## GIVEN TEXT
********************

Proactive approaches for addressing climate change and protecting coverage

As climate-related disasters become more frequent and severe, an insurance crisis is unfolding across the country. Premiums are rising, insurers are withdrawing, and too many policyholders are finding out after a disaster that their coverage was insufficient. Without a new approach, states risk a destabilizing spiral of insurer withdrawals, skyrocketing premiums, and unprotected communities. 

Addressing this crisis will require proactive, public approaches to reducing the risk and protecting consumers, while prioritizing the most vulnerable communities. The role of state insurance commissioners has never been more vital, and state legislators must consider bold and immediate action to meet the moment. A comprehensive response to the insurance crisis will require solutions across housing, financial regulation and consumer protection, and economic and environmental justice. The following list summarizes a range of complementary approaches, grounded in current and emerging models from across the country: 

  1. Strengthen consumer protections before and after disaster hits to address the availability, affordability and adequacy of insurance.
  2. Reduce the risk to households and communities through proactive climate mitigation and investments in resilience. 
  3. Require insurers and related industries to play an active role in reducing the risk through their investments and underwriting and shift the costs to the companies responsible after disasters through the use of subrogation. 
  4. Prioritize renters, low-income households and communities of color at risk of displacement.
  5. Provide public insurance data and modeling, develop public intervenor programs,  and collaborate with researchers and other states.
  6. Establish a Climate Risk Supervision Office, integrate climate change into insurance supervision and collaborate with other states and federal regulators on oversight.
  7. Proactively consider public alternatives to failing private insurance markets, including public reinsurance, a public option, and public insurance. 

We elaborate on each of these points below.

Strengthen consumer protections before and after disaster hits to address the availability, affordability and adequacy of insurance.

When disaster strikes, strong coverage and timely and fair insurance payouts are essential to an equitable recovery. Without strong protections in place, policyholders—especially the most vulnerable—risk being retraumatized by coverage gaps or unfairly delayed, underpaid or denied claims. States must take a better path. We recommend the following steps:

  • Drawing from the Equitable and Just Insurance Initiative’s national guidelines, state legislatures should establish strong post-disaster requirements, such as increasing penalties for claims violations after a disaster and requiring insurance companies to pay interest on insurance claims-related funds sitting in escrow or held by mortgage lenders. 
  • Enforce a standardized and simplified baseline for comprehensive policy language to ensure the adequacy of insurance well before disaster hits, and incentivize or require endorsements to bring buildings up to new codes or support resilient rebuilding.

********************

## TASK REQUIREMENTS
[1] The text on climate change and insurance coverage names several public alternatives to failing private insurance markets. List all of them.
[2] Reproduce the text on climate change and insurance coverage between "As climate-related disasters" and "and unprotected communities.", inclusive.
[3] Go on with the text on climate change and insurance coverage from the point where it stops.

## DATA SHOWN
********************

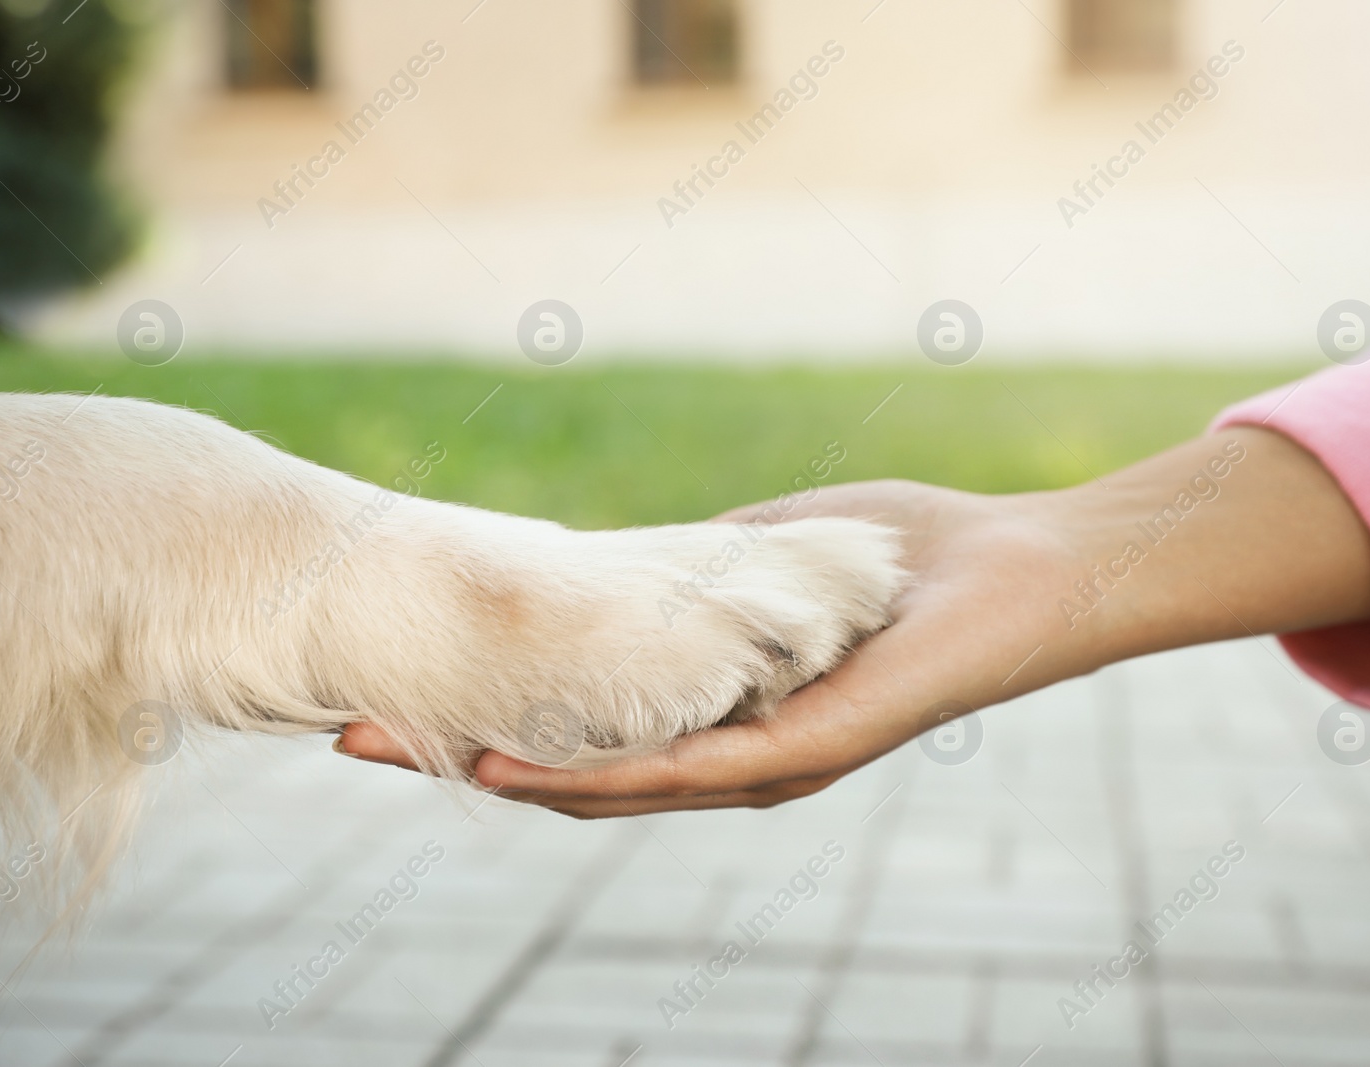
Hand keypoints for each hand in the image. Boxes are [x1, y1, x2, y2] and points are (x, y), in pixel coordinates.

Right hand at [338, 428, 1369, 815]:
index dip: (484, 714)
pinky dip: (592, 772)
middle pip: (575, 771)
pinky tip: (513, 766)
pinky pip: (683, 769)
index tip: (393, 690)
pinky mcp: (798, 748)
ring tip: (400, 753)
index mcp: (717, 709)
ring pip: (610, 786)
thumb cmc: (903, 563)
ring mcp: (760, 762)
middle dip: (462, 753)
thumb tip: (598, 558)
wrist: (1018, 576)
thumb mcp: (761, 556)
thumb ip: (685, 568)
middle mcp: (729, 757)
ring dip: (499, 772)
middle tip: (351, 738)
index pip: (582, 725)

********************

## RESPONSES IN ORDER
[1] public reinsurance, a public option, public insurance

[2]
As climate-related disasters become more frequent and severe, an insurance crisis is unfolding across the country. Premiums are rising, insurers are withdrawing, and too many policyholders are finding out after a disaster that their coverage was insufficient. Without a new approach, states risk a destabilizing spiral of insurer withdrawals, skyrocketing premiums, and unprotected communities.

[3]
  • Extend the non-renewal notice to a minimum of six months and give the insurance commissioner the authority to establish a one-year moratorium on non-renewals and premium increases in disaster-affected areas. 
  • Provide consumers with both a right to know in writing why their coverage was not renewed, a right to remedy risks identified by the insurer in order to have coverage reinstated, and a right to appeal the loss of coverage, to ensure sufficient time and knowledge for adaptation. 
  • Improve insurance rate regulation by establishing an acceptable list of criteria for determining rates (exclusive of credit scores and other discriminatory proxies) and requiring prior approval for large rate increases. 
  • Establish a consumer ombudsman program to directly support consumers, and increase penalties for and strengthen a private right of action for unfair claims settlement practices by insurance companies.
  • Prohibit any insurer halting coverage of new home insurance from offering auto, commercial, or other forms of insurance in that state for a period of five years. 

Reduce the risk through proactive climate mitigation and resilience.

Insurance premiums will continue to rise as the risk rises. There is no long-term sustainable solution to the insurance crisis that will succeed without reducing the risk. Prioritizing both climate mitigation and adaptation are crucial. Delaying will only lead to more costly and difficult choices later on, whereas proactive investments pay off, with every $1 dollar invested in resilience estimated to save $13 dollars for communities.  The legislature to do the following:

  1. Update the state building code to prioritize safety, resilience and long-term savings and ensure sufficient staffing for enforcement.
  2. Create a cross-agency housing and insurance resilience task force or agency to coordinate resilience strategies across housing, insurance, land use, building codes and investments.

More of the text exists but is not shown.